Good God, sometimes that’s tough to do. Especially if you fear their derision.
Find your ministry.
Mostly beyond that fear of emotional hurt, I’m not sure where to start or what to do. The answer to that is completely within you, and it’s not too difficult to dig in and get some ideas. Voting and politics is an example:
That whole milieu of volunteering and helping out and working the polls doesn’t interest me at all. Not that it isn’t a very important action that needs to be built up and maintained, it just isn’t my thing.
If I’m making a charitable contribution to a large/national organization, first I want to know how much of my donation goes to the mission of the organization, and how much goes to salary, fund raising, and fluff. I’m building a static page here that will list the best place to research the usefulness of your donation, along with some ideas on where to donate. Somewhere on that list there must be something that interests me, or that gives me an idea to then go looking for the charity that interests me.
Edit down if you have to.
You can’t do it all. And you can’t finance it all, even at $15-20 a pop. My first step in this process is to look at current charitable donations and see if I need to re-direct that money to something else. What on the list is must do, what is I’d like to do, and what is one of these days I’ll do it?
Learn to say NO.
The bane of my existence is “Oh. You’re retired. You have time to …” No I do not. Or the wasted subtlety of “What do you do with yourself all day?” You’re reading it.

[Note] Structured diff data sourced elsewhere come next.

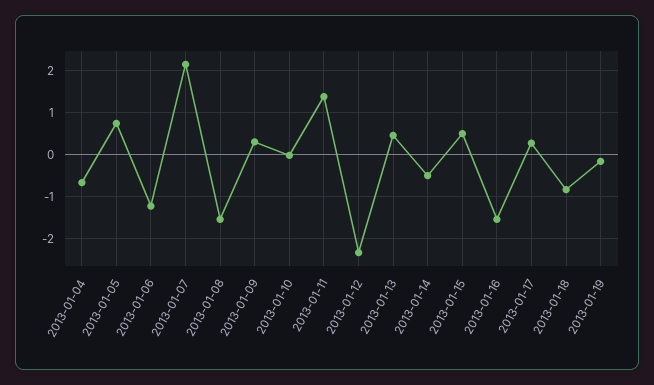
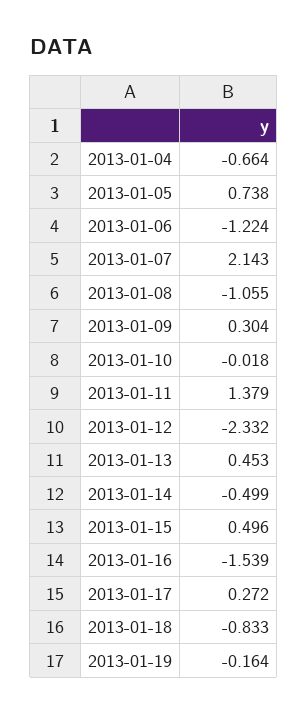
  {
    "2013-01-04": -0.664,
    "2013-01-05": 0.738,
    "2013-01-06": -1.224,
    "2013-01-07": 2.143,
-   "2013-01-08": -1.6,
+   "2013-01-08": -1.055,
    "2013-01-09": 0.304,
    "2013-01-10": -0.018,
    "2013-01-11": 1.379,
    "2013-01-12": -2.332,
    "2013-01-13": 0.453,
    "2013-01-14": -0.499,
    "2013-01-15": 0.496,
    "2013-01-16": -1.539,
    "2013-01-17": 0.272,
    "2013-01-18": -0.833,
    "2013-01-19": -0.164
  }

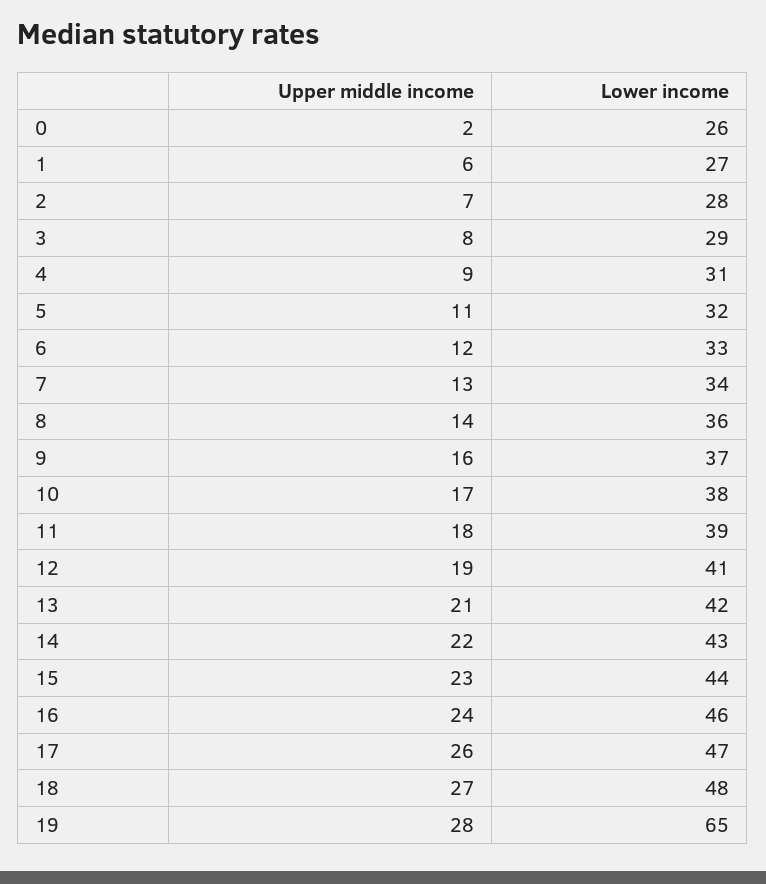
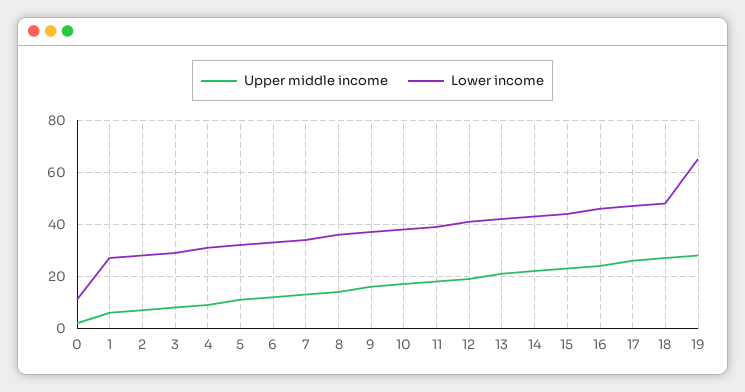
  {
    "Upper middle income": {
      "0": 2,
      "1": 6,
      "2": 7,
      "3": 8,
      "4": 9,
      "5": 11,
      "6": 12,
      "7": 13,
      "8": 14,
      "9": 16,
      "10": 17,
      "11": 18,
      "12": 19,
      "13": 21,
      "14": 22,
      "15": 23,
      "16": 24,
      "17": 26,
      "18": 27,
      "19": 28
    },
    "Lower income": {
-     "0": 26,
+     "0": 10,
      "1": 27,
      "2": 28,
      "3": 29,
      "4": 31,
      "5": 32,
      "6": 33,
      "7": 34,
      "8": 36,
      "9": 37,
      "10": 38,
      "11": 39,
      "12": 41,
      "13": 42,
      "14": 43,
      "15": 44,
      "16": 46,
      "17": 47,
      "18": 48,
      "19": 65
    }
  }

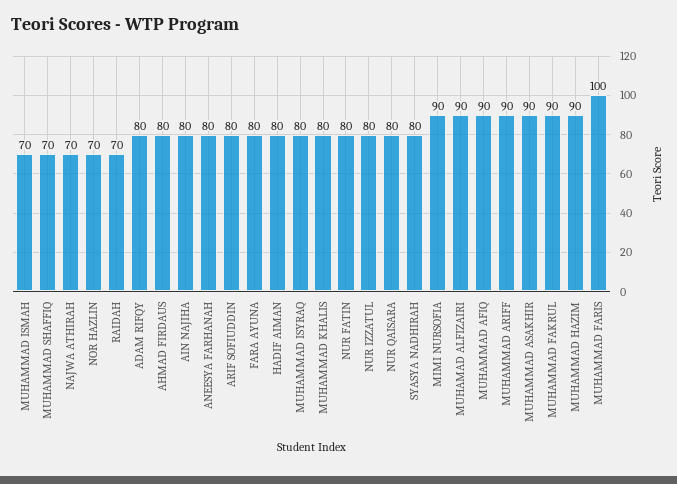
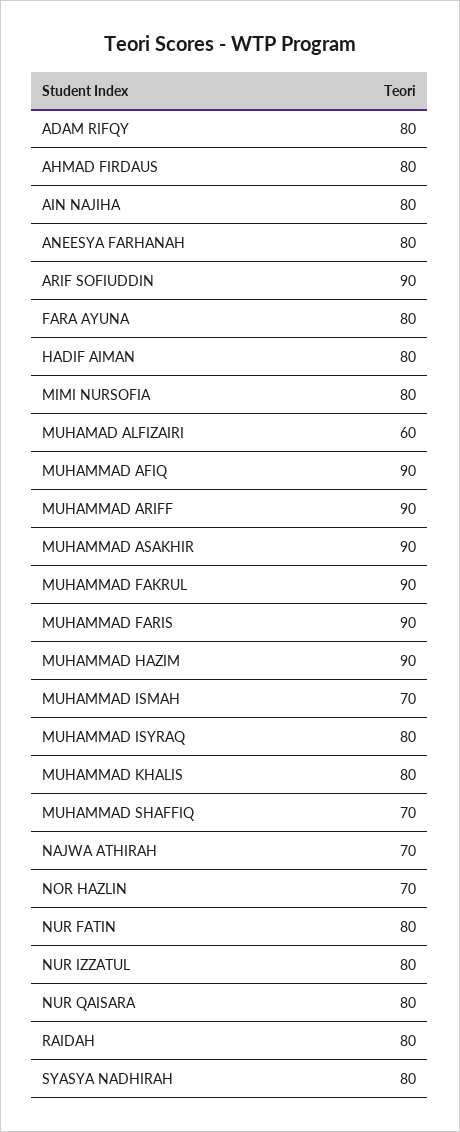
  {
    "MUHAMMAD ISMAH": 70,
    "MUHAMMAD SHAFFIQ": 70,
    "NAJWA ATHIRAH": 70,
    "NOR HAZLIN": 70,
-   "RAIDAH": 70,
+   "RAIDAH": 80,
    "ADAM RIFQY": 80,
    "AHMAD FIRDAUS": 80,
    "AIN NAJIHA": 80,
    "ANEESYA FARHANAH": 80,
-   "ARIF SOFIUDDIN": 80,
+   "ARIF SOFIUDDIN": 90,
    "FARA AYUNA": 80,
    "HADIF AIMAN": 80,
    "MUHAMMAD ISYRAQ": 80,
    "MUHAMMAD KHALIS": 80,
    "NUR FATIN": 80,
    "NUR IZZATUL": 80,
    "NUR QAISARA": 80,
    "SYASYA NADHIRAH": 80,
-   "MIMI NURSOFIA": 90,
+   "MIMI NURSOFIA": 80,
-   "MUHAMAD ALFIZAIRI": 90,
+   "MUHAMAD ALFIZAIRI": 60,
    "MUHAMMAD AFIQ": 90,
    "MUHAMMAD ARIFF": 90,
    "MUHAMMAD ASAKHIR": 90,
    "MUHAMMAD FAKRUL": 90,
    "MUHAMMAD HAZIM": 90,
-   "MUHAMMAD FARIS": 100
+   "MUHAMMAD FARIS": 90
  }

I had to learn to say no to what others thought for me that I could do, and focus on what I wanted. I’m a writer, a musician, a contemplative, and then I write some more. Maybe if I look around within my activities I can find something that I can do to help that I enjoy doing, that my body will endure doing (there’s some pretty heavy limitations there.)
Stop being so angry.
Oh, this is the most difficult one! My body and my spirit are filled with so much anger that by the end of my day I don’t want to hear about current events, I don’t want to discuss them. I want to sit in my proverbial prayer closet and have a rest. I want to recap the day. I want to quiet my mind and say, “Thank you for helping me make it through another day.”
Some days that is battle enough: to just make it through the day.
And the take-away from that is simple. I have made it through this day, and used my contemplative mind to consider the possibilities of standing up to fight (whatever “fight” means) and do it in a safe way that doesn’t feed my fears. Tomorrow, I learn a little more, and a little more the day after that.
As the old song says, “Every round goes higher, higher”
Keep the faith!
The illustration above is from “The Siege of Antioch” during the first Crusade. Certainly not Christianity’s bright shining moment. We didn’t thank them later.